Supplied text:

§ §

Britain’s newest reality TV show has been slammed as “insensitive,” “voyeuristic” and “nauseating” for recreating with six Britons the often fatal journeys made by thousands of refugees to the UK.
Bluntly titled Go Back to Where You Came From, the part-documentary, part-reality TV show by Channel 4 follows the group of six, who hold strong views both for and against immigration.
They are divided into two teams, with one dropped into war-ravaged Raqqa in Syria and the other sent to Mogadishu in Somalia. Over four episodes, which launched on Monday last week, they “experience some of the most perilous parts of the refugee journeys” according to Channel 4 — although they travel largely in armored vehicles.
Photo: AFP
The outspoken views of some participants, as well as the show’s format, have been criticized by viewers, charities and some media.
Amnesty International UK called it “deeply disappointing” and “sensational.”
Participant and chef Dave Marshall, 35, opened the series standing on the cliffs of Dover, calling for immigrants crossing the Channel to be “blown up.”
Moments later, political commentator Chloe Dobbs, 24, says that unless immigration is reined in “Britain will be a hellhole full of people wearing burqas.”
In the first episode, the six are taken to markets where they meet families, play soccer with kids and accompany them as they search through litter for scraps.
At one point, when they visit a bombed-out family home in Raqqa, Marshall and two other participants are invited to stay the night.
“Very kind of you for offering your house to us,” Marshall said.
“The series explores the varied and sometimes polarized opinions in our society in a fresh way,” a series spokesperson said.
In upcoming episodes, both groups undertake “challenges,” including a boat crossing and trekking through a Libyan desert.
The reality TV genre “exists and its success depends on actually performing shocking opinions,” said Myria Georgiou, media and communications professor at the London School of Economics.
“I’m sure the contestants are competing for that shock element — who is going to be more extreme in their opinions,” she said.
Dobbs defended it as a “really fun show that lots of people will tune into.”
“More so than just some bog-standard, boring documentary,” she said.

§ §

Excerpts from a dataset:
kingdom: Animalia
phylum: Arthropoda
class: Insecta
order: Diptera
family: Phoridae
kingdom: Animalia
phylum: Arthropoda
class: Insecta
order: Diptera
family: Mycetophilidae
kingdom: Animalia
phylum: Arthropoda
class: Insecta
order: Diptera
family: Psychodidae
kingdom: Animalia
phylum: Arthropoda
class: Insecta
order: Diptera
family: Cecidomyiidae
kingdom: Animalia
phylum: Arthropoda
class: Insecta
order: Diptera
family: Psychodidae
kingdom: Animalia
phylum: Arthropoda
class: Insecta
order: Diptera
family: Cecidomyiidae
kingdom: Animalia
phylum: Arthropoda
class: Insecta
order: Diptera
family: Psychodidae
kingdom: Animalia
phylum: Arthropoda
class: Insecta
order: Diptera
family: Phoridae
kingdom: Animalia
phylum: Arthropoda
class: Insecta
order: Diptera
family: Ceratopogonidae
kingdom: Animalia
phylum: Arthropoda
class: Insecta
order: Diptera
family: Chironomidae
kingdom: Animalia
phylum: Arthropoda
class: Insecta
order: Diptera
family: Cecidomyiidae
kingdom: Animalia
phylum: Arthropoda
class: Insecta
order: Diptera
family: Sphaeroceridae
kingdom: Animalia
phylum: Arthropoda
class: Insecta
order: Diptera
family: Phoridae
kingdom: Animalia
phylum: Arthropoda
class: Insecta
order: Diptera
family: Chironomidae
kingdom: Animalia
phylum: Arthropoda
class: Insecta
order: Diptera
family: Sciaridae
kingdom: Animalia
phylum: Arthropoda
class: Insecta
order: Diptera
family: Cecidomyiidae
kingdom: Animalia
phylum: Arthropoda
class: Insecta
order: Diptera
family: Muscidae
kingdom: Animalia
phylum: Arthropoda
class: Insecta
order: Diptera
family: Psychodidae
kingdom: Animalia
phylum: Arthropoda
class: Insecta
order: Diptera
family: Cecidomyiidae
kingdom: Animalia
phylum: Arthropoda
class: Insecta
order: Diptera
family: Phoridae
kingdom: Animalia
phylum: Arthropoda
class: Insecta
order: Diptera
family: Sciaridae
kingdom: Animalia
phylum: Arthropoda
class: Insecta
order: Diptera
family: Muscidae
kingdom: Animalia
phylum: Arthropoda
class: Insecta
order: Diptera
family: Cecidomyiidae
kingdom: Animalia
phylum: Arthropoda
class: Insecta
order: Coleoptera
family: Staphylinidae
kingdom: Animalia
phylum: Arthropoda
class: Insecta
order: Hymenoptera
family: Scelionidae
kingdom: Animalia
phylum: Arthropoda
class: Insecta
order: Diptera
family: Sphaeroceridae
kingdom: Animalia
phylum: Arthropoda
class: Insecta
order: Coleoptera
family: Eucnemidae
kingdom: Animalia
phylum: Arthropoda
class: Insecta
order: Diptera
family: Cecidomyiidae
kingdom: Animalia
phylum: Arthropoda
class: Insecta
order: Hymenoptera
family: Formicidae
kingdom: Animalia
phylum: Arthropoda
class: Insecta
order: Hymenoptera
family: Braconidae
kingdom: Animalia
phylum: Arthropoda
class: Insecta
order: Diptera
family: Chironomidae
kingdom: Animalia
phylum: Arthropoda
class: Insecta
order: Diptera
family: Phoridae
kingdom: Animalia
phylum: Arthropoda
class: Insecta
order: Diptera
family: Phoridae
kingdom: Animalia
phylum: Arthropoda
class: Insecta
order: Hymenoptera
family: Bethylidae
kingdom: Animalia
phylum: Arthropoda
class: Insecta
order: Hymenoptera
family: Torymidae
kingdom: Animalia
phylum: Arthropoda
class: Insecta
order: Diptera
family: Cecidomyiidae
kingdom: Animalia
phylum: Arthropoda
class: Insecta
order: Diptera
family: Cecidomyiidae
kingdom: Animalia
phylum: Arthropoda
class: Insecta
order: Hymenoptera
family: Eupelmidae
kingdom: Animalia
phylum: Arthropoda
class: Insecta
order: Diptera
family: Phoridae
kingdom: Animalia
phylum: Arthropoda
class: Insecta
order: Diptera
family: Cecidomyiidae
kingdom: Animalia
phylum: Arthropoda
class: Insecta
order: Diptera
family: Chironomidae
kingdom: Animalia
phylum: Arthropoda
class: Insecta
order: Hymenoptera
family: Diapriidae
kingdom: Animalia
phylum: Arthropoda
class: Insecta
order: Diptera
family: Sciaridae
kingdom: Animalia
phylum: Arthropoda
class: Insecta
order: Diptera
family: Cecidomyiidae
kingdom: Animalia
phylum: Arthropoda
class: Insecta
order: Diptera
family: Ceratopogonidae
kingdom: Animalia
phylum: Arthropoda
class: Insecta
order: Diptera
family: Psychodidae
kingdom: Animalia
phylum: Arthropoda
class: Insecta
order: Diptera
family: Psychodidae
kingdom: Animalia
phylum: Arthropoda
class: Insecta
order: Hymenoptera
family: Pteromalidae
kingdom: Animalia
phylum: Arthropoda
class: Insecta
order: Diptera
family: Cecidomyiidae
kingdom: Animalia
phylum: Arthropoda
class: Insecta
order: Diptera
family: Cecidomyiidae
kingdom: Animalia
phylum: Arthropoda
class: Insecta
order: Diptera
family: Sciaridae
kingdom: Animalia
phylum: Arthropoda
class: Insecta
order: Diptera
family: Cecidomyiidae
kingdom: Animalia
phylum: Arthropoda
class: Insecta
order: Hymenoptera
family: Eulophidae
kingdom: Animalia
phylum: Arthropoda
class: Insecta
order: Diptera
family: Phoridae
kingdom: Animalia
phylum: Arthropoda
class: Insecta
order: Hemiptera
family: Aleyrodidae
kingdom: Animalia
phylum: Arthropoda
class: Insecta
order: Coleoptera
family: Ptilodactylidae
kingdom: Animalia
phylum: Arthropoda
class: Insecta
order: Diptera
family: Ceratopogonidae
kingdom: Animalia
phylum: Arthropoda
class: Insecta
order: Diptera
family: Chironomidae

§ §

What you will do:
1. Translate this sentence from the article about the reality TV show into Spanish: "Amnesty International UK called it “deeply disappointing” and “sensational.”"
2. According to the article about the reality TV show, why has the show been slammed as "insensitive," "voyeuristic" and "nauseating"?

Answers provided:
1. Amnesty International UK lo calificó de «profundamente decepcionante» y «sensacionalista».

2. It has been criticized for recreating, with six Britons, the often fatal journeys that thousands of refugees make to the UK.